Exercise data =
========================================================================
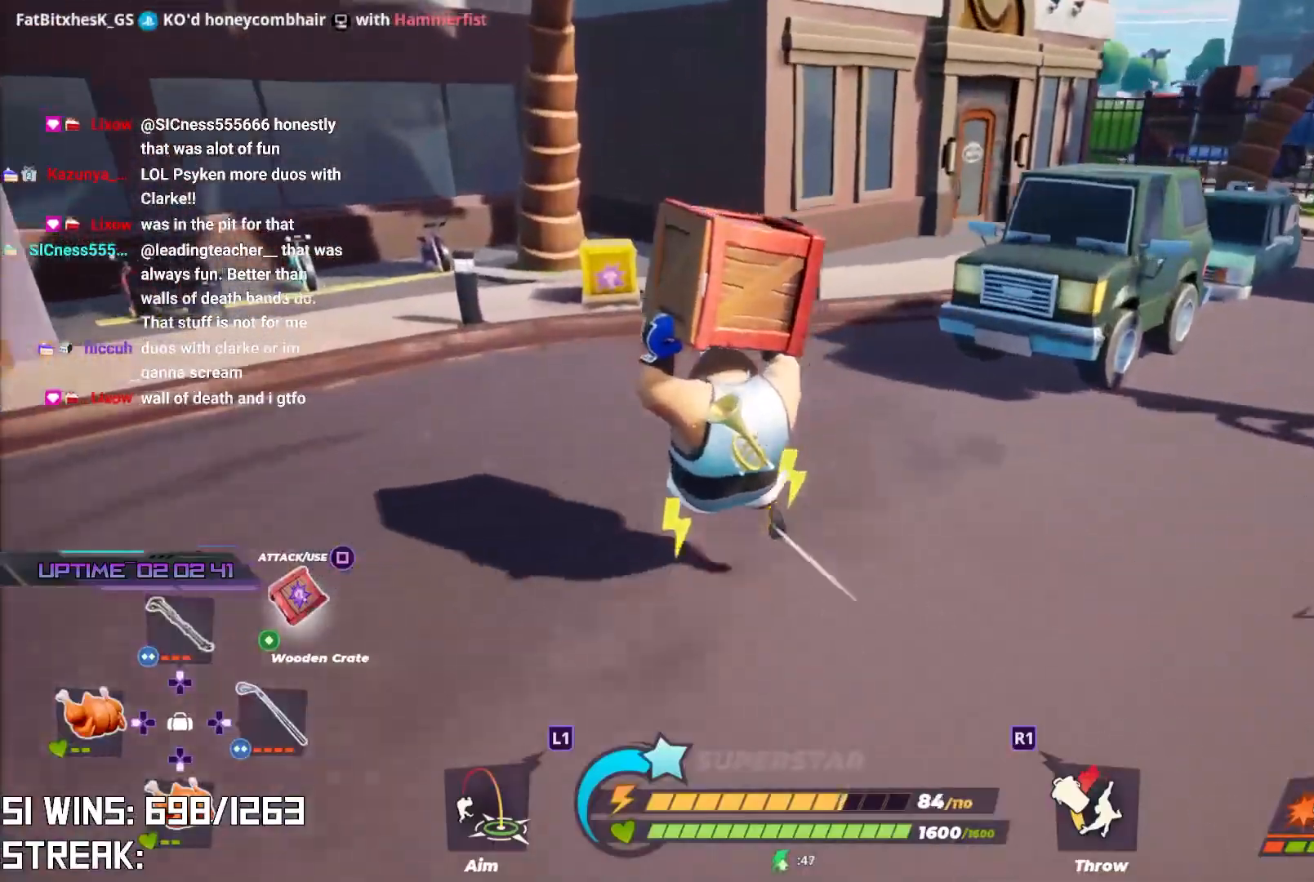
{"buttons": [], "left_stick": "up-left", "right_stick": "center", "events": [[100, "right_stick", "center"], [317, "left_stick", "up-left"], [333, "L2", "up"]]}
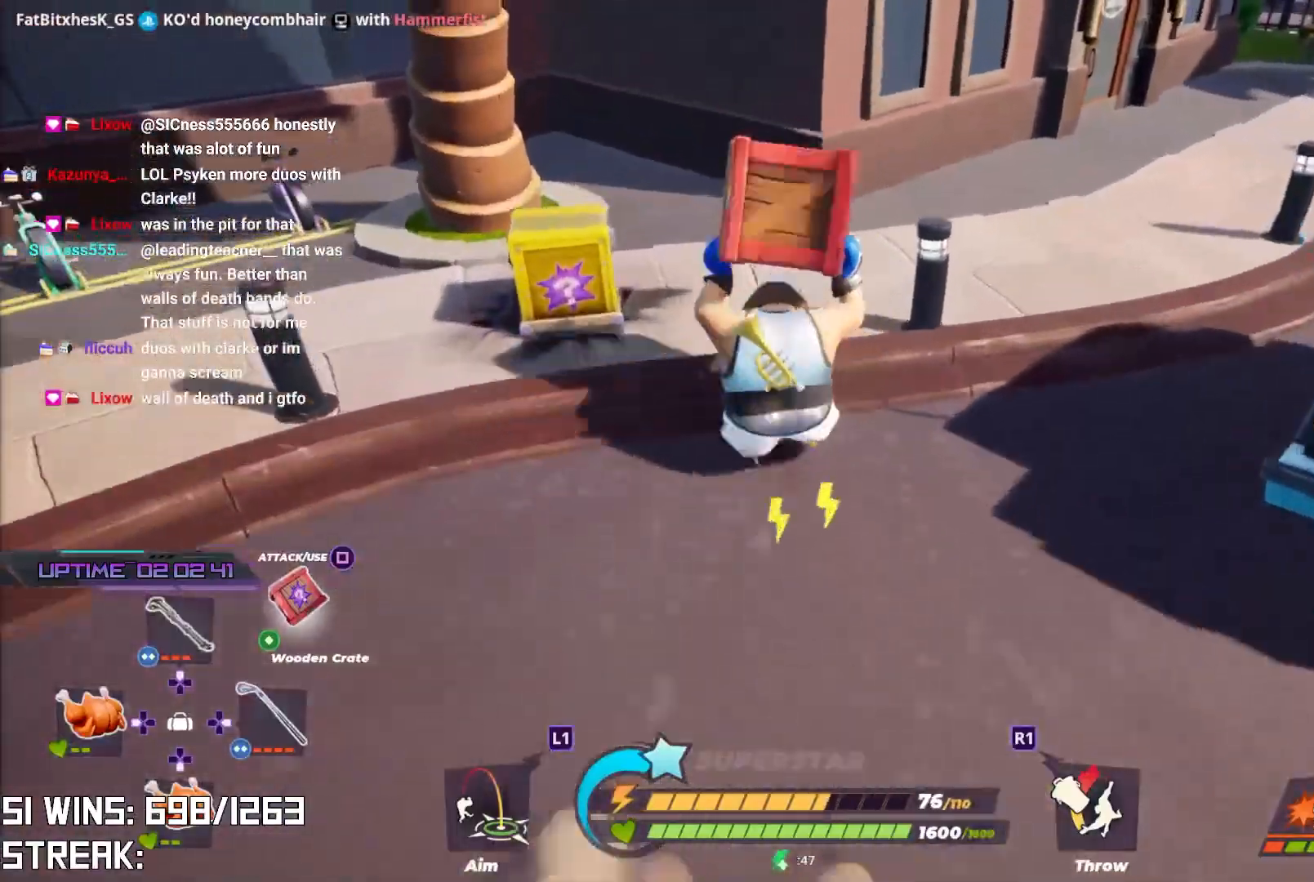
{"buttons": [], "left_stick": "center", "right_stick": "up", "events": [[67, "SQUARE", "down"], [217, "SQUARE", "up"], [400, "left_stick", "center"], [467, "right_stick", "up"]]}
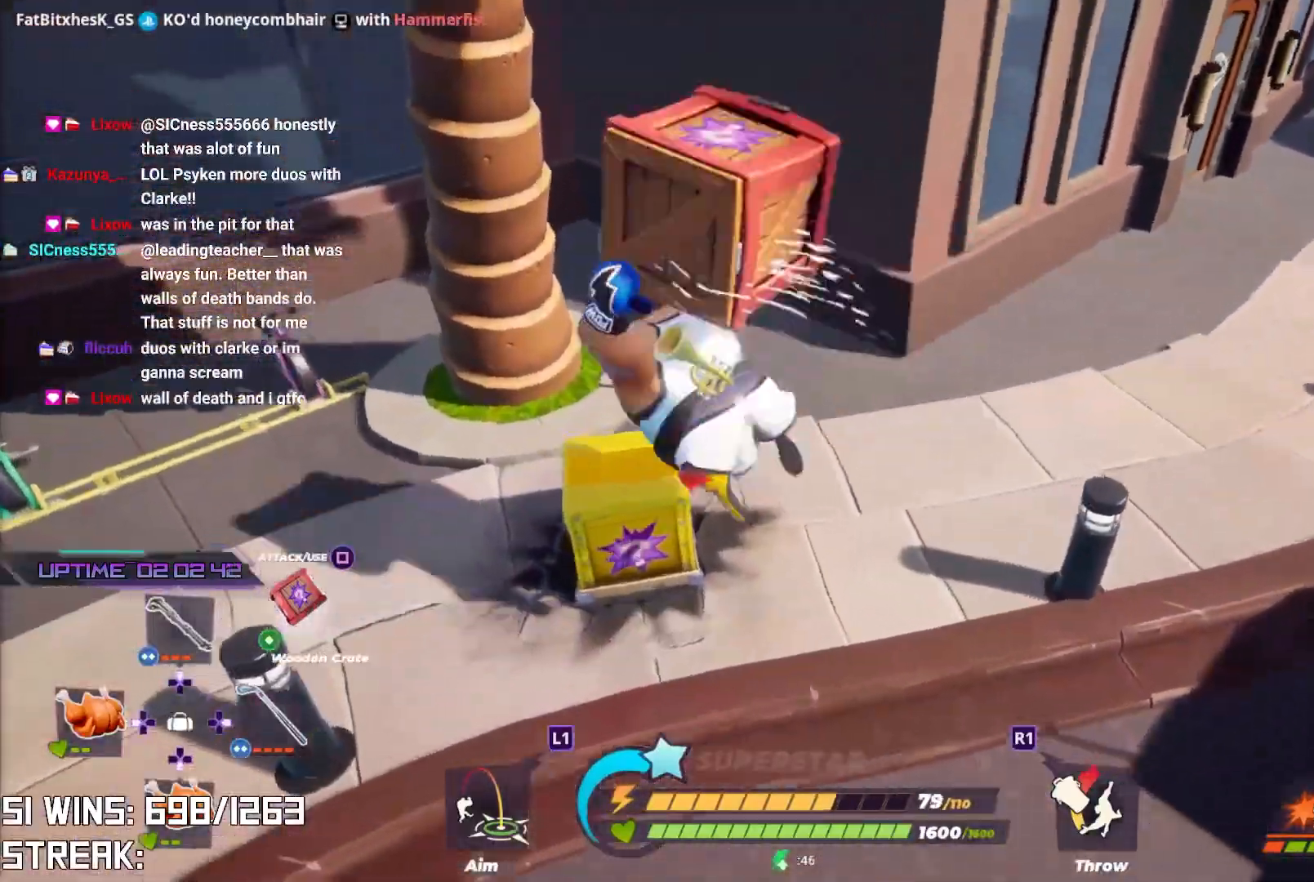
{"buttons": [], "left_stick": "down", "right_stick": "up", "events": [[117, "left_stick", "up-left"], [117, "right_stick", "center"], [283, "left_stick", "down-left"], [350, "right_stick", "up"], [467, "left_stick", "down"]]}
========================================================================
Action item = Reproduce each line above precisely, with no pictures.

Result =
{"buttons": [], "left_stick": "up-left", "right_stick": "center", "events": [[100, "right_stick", "center"], [317, "left_stick", "up-left"], [333, "L2", "up"]]}
{"buttons": [], "left_stick": "center", "right_stick": "up", "events": [[67, "SQUARE", "down"], [217, "SQUARE", "up"], [400, "left_stick", "center"], [467, "right_stick", "up"]]}
{"buttons": [], "left_stick": "down", "right_stick": "up", "events": [[117, "left_stick", "up-left"], [117, "right_stick", "center"], [283, "left_stick", "down-left"], [350, "right_stick", "up"], [467, "left_stick", "down"]]}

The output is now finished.